Però, se io fossi il presidente della Regione o il sindaco di Torino - e non vorrei esserlo neppure per un miliardo di dollari - tenterei ancora una carta disperata. Chiamerei gli editori dell'Aie, che a quest'ora si fregano le mani e progettano il loro Salone milanese, e gli direi: "Cari editori, volevate il Salone? Eccovelo. La Fondazione non c'è più (perché virtualmente la Fondazione non c'è più: se davvero un funzionario della Fondazione passava informazioni a Gl Events, la responsabilità, se non altro oggettiva e politica, ricadrà fatalmente sulla Fondazione tutta, a cominciare dai vertici, NdG) e quindi il Salone del Libro è decapitato: prendetevelo, fatelo voi, fatelo come vi pare. Purché lo facciate a Torino, vi cediamo pure il marchio.
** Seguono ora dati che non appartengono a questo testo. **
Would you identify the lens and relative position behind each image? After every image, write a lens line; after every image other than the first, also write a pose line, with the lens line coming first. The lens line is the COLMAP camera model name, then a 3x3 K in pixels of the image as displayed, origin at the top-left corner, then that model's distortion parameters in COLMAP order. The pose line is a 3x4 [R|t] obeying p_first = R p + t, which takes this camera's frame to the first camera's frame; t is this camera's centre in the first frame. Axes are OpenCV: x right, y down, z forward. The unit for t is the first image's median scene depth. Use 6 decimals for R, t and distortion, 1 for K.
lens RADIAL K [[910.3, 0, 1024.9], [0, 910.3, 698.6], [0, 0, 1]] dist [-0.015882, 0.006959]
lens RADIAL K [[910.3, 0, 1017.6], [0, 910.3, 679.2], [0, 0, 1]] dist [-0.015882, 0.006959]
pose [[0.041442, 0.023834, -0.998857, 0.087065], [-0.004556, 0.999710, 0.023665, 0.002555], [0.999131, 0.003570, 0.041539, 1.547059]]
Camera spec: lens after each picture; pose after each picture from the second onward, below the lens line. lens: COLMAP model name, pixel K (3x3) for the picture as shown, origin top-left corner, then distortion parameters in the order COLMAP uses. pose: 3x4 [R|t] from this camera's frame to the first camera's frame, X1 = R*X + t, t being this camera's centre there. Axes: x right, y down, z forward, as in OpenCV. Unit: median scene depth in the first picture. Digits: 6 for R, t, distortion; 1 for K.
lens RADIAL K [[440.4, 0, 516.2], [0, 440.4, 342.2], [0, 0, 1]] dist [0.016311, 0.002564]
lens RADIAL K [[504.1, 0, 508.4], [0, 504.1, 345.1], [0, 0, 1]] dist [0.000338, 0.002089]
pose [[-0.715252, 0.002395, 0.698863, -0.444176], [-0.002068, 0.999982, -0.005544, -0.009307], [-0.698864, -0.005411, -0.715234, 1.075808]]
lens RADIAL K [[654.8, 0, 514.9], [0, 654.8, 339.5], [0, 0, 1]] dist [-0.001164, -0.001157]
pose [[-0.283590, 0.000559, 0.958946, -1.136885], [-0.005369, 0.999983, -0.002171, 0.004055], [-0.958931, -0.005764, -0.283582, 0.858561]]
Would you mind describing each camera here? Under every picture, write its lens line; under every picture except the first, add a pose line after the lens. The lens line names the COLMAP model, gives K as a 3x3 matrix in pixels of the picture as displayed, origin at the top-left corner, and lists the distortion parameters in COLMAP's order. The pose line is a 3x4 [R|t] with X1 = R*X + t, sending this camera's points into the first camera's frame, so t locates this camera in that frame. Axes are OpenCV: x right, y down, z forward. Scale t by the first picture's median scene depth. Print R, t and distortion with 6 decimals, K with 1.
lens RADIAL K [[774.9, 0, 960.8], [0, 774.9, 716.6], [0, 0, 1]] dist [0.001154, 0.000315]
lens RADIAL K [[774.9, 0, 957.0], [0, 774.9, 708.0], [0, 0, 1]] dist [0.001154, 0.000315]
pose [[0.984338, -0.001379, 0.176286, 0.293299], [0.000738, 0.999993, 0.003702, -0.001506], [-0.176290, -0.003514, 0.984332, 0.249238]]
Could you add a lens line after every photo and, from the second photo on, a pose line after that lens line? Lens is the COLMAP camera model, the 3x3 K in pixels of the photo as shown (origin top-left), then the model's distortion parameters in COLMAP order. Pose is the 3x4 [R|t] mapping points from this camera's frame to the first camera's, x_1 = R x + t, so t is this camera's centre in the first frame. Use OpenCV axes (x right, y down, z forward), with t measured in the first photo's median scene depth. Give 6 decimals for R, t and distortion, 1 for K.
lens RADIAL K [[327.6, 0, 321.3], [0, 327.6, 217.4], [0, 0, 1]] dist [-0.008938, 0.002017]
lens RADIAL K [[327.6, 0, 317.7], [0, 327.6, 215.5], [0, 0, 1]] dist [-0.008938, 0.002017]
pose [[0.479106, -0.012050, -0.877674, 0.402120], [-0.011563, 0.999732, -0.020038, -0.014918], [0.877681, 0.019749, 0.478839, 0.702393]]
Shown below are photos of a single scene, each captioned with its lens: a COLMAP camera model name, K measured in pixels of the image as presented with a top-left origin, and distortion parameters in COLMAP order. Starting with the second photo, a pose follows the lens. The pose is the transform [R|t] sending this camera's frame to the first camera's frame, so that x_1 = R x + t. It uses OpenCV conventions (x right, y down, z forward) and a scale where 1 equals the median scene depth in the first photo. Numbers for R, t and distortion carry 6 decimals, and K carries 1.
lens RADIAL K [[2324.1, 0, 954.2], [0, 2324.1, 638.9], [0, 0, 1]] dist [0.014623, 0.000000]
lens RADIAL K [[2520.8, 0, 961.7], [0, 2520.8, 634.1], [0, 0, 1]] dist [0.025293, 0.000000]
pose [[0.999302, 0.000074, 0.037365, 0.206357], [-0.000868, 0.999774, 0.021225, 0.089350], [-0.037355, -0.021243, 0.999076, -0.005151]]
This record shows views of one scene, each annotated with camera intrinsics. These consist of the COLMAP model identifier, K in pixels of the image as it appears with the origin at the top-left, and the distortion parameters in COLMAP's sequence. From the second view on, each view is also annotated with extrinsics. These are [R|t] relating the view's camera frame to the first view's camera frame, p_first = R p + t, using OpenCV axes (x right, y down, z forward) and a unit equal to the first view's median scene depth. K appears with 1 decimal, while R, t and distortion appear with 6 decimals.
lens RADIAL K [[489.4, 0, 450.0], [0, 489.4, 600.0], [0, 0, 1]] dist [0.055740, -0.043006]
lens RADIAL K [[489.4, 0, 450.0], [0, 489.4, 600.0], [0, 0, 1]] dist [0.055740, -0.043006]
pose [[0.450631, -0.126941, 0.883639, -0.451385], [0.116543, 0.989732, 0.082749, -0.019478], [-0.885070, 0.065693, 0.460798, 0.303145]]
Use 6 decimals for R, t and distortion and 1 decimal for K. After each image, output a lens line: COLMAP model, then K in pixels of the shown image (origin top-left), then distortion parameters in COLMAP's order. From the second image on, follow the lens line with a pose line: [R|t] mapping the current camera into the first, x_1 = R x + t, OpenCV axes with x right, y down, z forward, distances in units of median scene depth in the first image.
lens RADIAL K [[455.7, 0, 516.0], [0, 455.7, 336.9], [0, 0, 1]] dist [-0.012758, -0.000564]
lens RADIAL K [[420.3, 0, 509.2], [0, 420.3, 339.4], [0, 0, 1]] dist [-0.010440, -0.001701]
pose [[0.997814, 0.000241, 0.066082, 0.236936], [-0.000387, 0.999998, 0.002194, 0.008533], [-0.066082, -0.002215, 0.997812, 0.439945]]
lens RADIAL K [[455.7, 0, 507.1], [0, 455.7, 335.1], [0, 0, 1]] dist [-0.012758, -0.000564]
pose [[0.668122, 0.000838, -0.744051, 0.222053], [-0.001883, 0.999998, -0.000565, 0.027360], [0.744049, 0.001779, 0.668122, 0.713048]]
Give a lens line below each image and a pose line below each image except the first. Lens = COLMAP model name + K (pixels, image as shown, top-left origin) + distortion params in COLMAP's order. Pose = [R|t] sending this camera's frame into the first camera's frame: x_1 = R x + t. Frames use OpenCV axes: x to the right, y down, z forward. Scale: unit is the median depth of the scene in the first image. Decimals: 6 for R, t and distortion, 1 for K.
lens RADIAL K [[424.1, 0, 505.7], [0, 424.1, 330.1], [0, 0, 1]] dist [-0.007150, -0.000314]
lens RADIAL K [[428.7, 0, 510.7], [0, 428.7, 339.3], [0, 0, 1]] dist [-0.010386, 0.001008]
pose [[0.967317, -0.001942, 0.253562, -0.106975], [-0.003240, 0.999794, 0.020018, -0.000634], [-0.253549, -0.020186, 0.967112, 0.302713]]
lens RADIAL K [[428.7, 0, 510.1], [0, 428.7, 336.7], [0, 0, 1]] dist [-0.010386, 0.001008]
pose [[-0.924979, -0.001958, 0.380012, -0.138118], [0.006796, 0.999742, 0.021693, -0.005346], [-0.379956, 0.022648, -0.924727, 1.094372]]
Ha pur sempre un valore d'avviamento, no?".
Magari, nella denegata ipotesi di trovarmi negli scomodi panni dei nostri pubblici amministratori, vincendo il mio naturale orgoglio aggiungerei pure un "per favore, per pietà..."
Dubito che funzioni. Ma tanto vale provare. In fondo non abbiamo più niente da perdere. Non il Salone (che è perso comunque), e men che meno l'onore.